やはり日本人は『スポンジ人種』なのである。他の国の宗教由来の行事の意味すら考慮せずに簡単に吸収してしまう。ある意味では柔軟な人種ともいえるが、その一方でまたある意味では無知ともいえる。
これはハロウィンにおいてもいえることで、ここ数年の間に話題となっている
渋谷ハロウィン」はその代表例である。

死者の祭典であるハロウィンという行事におおて何故か特定の職業のコスプレ死者とは無縁のキャラクターのコスプレをした者たちが渋谷に集う。
これは単なる『無知なスポンジ人種の集まり』でしかなく、ハロウィンなどという立派な行事とは別物だ。
クリスマスにおいても同じようなことがいえる。クリスマスという行事にあまりにも恋愛が絡み過ぎると『無知なスポンジ人種の祭典』にしかならない。

ここで敢えて誤解を生むような言い方をさせてもらうが、日本人にとって本来であればクリスマスなど「どうでもいい行事」のはずである。

イエスの教えを信仰するキリスト教徒こそがクリスマスというものに真の意義を見出だして楽しむことのできる存在なのであるから、キリスト教徒でない日本人である場合には殊更「どうでもいい」はずだ。
それなのにも関わらず、恋愛という概念をクリスマスに無理矢理結び付けて何かしらの「意味を成すもの」として親しんでいるかのような素振りをみせているのである。

3:日本人のスポンジ体質
今回のnoteでも何度も指摘している通り、日本人というのはスポンジ体質である。
日本人という存在は、自分達のルーツや文化、古くからの慣習を無視した行事やエンタメなどをすぐさま吸収するという体質をもっているのだ。

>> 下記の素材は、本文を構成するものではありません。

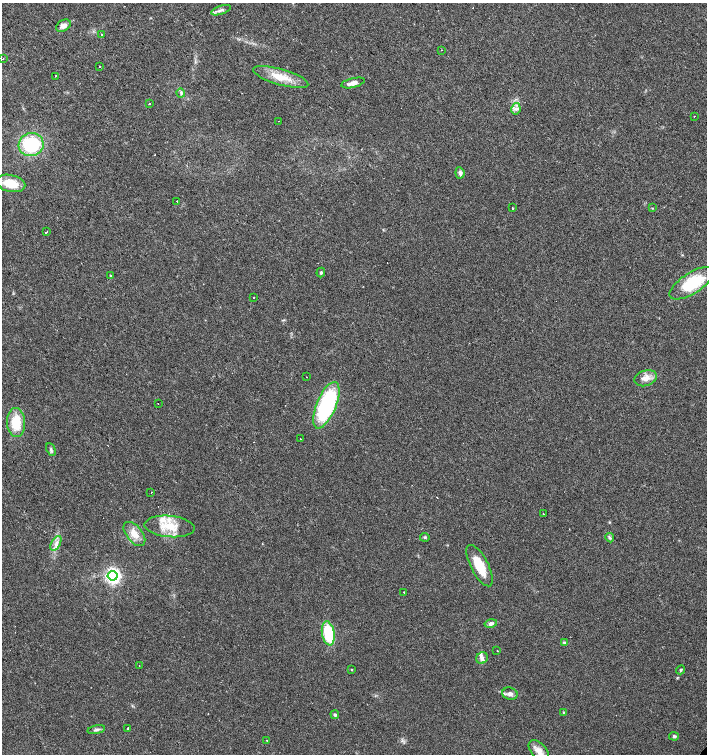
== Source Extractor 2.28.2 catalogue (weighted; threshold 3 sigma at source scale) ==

「スポンジのように吸収が良い」というのは大方褒め言葉のように使われる。
例えば、何かを教わっている人物に対して「この人はスポンジのようにすぐに吸収して覚えることができる」といった具合に用いる表現である。
しかしながら、ルーツに関係のない文化やエンタメをスポンジのように吸収することは単純に良い評価をされる事柄ではないし、この場合の「スポンジのように吸収が良い」という表現は、褒め言葉としての表現ではない。

クリスマスをはじめとした日本由来でない行事に対して、本来であれば不適切な概念を結び付けて勝手に私物化するという愚行
この愚行こそがスポンジ人種特有の行事の楽しみ方なのだろう。